Energy security, and environmental and livability concerns drive government policy on green-building technologies but eventually cost and affordability determine the extent and pace of adoption, according to Lux Research. The firm ranked 21 countries using these factors to determine the best markets for green buildings.
“Buildings are the spine of the increasingly urban world we find ourselves in, now containing over 50 per cent of the global human population. Buildings use 40 per cent of the world’s energy and account for 40 per cent of the carbon dioxide emissions,” said Aditya Ranade, Lux Research Analyst and the lead author of the report titled, “Policy’s Dramatic Impact on Green Buildings: The Global Hotspots.”
“Policy measures, along with ability to pay, payback periods, and addressable market size, should determine a firm’s decision on which countries to invest precious market development funds in,” he added.
Lux Research analysts examined 21 countries that account for 80 per cent of the world’s GDP on a Lux Nations Ranking Chart, assessing how unique policy drivers in each country create an opportunity for specific green-building technologies.
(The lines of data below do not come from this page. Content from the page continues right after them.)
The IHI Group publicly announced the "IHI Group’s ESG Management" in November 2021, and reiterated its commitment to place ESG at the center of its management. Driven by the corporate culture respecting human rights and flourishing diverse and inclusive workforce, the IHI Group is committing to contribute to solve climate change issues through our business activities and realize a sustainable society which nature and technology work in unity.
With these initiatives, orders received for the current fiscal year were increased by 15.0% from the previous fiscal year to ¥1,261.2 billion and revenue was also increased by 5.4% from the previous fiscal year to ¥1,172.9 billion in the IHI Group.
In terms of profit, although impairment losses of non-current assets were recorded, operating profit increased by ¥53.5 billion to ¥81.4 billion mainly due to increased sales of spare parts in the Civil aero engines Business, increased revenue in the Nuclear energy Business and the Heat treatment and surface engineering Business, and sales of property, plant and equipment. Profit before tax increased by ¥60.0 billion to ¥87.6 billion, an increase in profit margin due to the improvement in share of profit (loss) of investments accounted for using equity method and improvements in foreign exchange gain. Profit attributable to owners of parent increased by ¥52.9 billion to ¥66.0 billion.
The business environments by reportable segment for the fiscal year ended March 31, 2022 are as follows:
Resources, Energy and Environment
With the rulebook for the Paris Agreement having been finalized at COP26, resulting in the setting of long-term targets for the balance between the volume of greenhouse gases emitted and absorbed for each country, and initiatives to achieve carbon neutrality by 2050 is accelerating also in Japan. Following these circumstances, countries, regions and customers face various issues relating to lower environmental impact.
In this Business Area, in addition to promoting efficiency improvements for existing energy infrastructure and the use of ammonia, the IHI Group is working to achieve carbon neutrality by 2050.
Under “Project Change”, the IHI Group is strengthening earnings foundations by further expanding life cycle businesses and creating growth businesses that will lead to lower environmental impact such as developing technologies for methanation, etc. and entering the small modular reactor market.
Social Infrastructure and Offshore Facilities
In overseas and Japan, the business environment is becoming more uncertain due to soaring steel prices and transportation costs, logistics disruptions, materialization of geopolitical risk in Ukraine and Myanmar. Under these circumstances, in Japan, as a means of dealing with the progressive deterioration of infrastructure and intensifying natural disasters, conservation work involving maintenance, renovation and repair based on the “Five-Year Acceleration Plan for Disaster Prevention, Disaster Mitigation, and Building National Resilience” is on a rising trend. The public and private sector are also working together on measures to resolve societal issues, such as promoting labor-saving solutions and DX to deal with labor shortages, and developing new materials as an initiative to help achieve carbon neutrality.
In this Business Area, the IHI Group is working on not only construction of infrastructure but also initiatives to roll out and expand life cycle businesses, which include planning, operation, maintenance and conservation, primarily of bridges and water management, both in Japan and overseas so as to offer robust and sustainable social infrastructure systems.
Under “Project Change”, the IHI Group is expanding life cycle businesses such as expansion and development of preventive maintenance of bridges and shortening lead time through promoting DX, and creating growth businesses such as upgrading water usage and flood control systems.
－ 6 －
Among their findings:
- Rich nations set the trend. Countries with high per capita incomes tend to be early adopters of expensive technologies and emerging technologies such as dynamic windows, green roofs and BIPV. These nations — such as the US, Singapore, South Korea, Germany and Australia — also create attractive policy regimes for green buildings.
- Global cooperation is growing. Unlike securing energy supply, which is viewed as a zero-sum game, green buildings and energy efficiency are seen as “win-win” possibilities, leading to cooperation, like the work between USAID and India’s BEE on developing the ECBC codes and carbon emission cap-and-trade programs in several countries.
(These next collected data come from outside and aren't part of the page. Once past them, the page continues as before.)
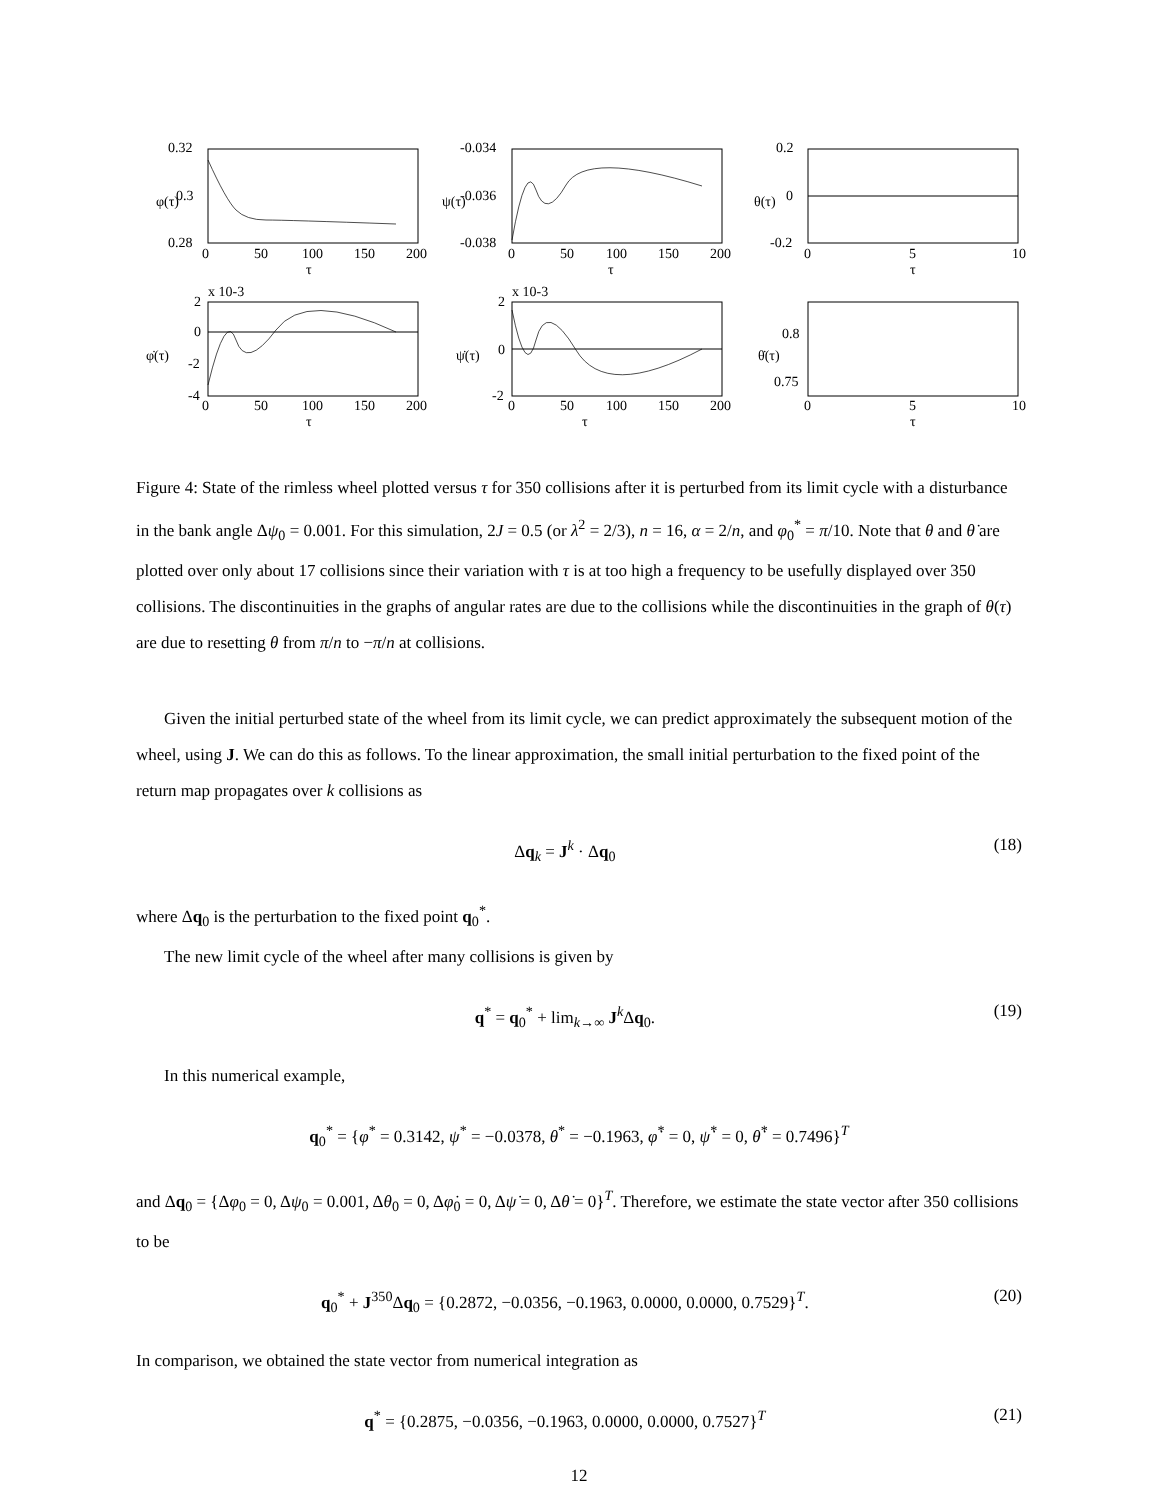0.32
0.3
0.28
0
50
100
150
200
τ
φ(τ)
-0.034
-0.036
-0.038
0
50
100
150
200
τ
ψ(τ)
0.2
0
-0.2
0
5
10
τ
θ(τ)
x 10-3
2
0
-2
-4
0
50
100
150
200
τ
φ̇(τ)
x 10-3
2
0
-2
0
50
100
150
200
τ
ψ̇(τ)
0.8
0.75
0
5
10
τ
θ̇(τ)
Figure 4: State of the rimless wheel plotted versus τ for 350 collisions after it is perturbed from its limit cycle with a disturbance in the bank angle Δψ<sub>0</sub> = 0.001. For this simulation, 2J = 0.5 (or λ<sup>2</sup> = 2/3), n = 16, α = 2/n, and φ<sub>0</sub><sup>*</sup> = π/10. Note that θ and θ̇ are plotted over only about 17 collisions since their variation with τ is at too high a frequency to be usefully displayed over 350 collisions. The discontinuities in the graphs of angular rates are due to the collisions while the discontinuities in the graph of θ(τ) are due to resetting θ from π/n to −π/n at collisions.
Given the initial perturbed state of the wheel from its limit cycle, we can predict approximately the subsequent motion of the wheel, using J. We can do this as follows. To the linear approximation, the small initial perturbation to the fixed point of the return map propagates over k collisions as
Δq<sub>k</sub> = J<sup>k</sup> · Δq<sub>0</sub> (18)
where Δq<sub>0</sub> is the perturbation to the fixed point q<sub>0</sub><sup>*</sup>.
The new limit cycle of the wheel after many collisions is given by
q<sup>*</sup> = q<sub>0</sub><sup>*</sup> + lim<sub>k→∞</sub> J<sup>k</sup>Δq<sub>0</sub>. (19)
In this numerical example,
q<sub>0</sub><sup>*</sup> = {φ<sup>*</sup> = 0.3142, ψ<sup>*</sup> = −0.0378, θ<sup>*</sup> = −0.1963, φ̇<sup>*</sup> = 0, ψ̇<sup>*</sup> = 0, θ̇<sup>*</sup> = 0.7496}<sup>T</sup>
and Δq<sub>0</sub> = {Δφ<sub>0</sub> = 0, Δψ<sub>0</sub> = 0.001, Δθ<sub>0</sub> = 0, Δφ̇<sub>0</sub> = 0, Δψ̇ = 0, Δθ̇ = 0}<sup>T</sup>. Therefore, we estimate the state vector after 350 collisions to be
q<sub>0</sub><sup>*</sup> + J<sup>350</sup>Δq<sub>0</sub> = {0.2872, −0.0356, −0.1963, 0.0000, 0.0000, 0.7529}<sup>T</sup>. (20)
In comparison, we obtained the state vector from numerical integration as
q<sup>*</sup> = {0.2875, −0.0356, −0.1963, 0.0000, 0.0000, 0.7527}<sup>T</sup> (21)
12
- Oil-rich nations are laggards; fast-growing countries are ahead. Energy-rich countries like Brazil lag in policies to promote green buildings but fast-growing nations are ahead on account of their need to contain ever-increasing energy costs and simultaneously reduce greenhouse gas emissions.
The report, titled “Policy’s Dramatic Impact on Green Buildings: The Global Hotspots,” is part of the Lux Research Sustainable Building Materials Intelligence service.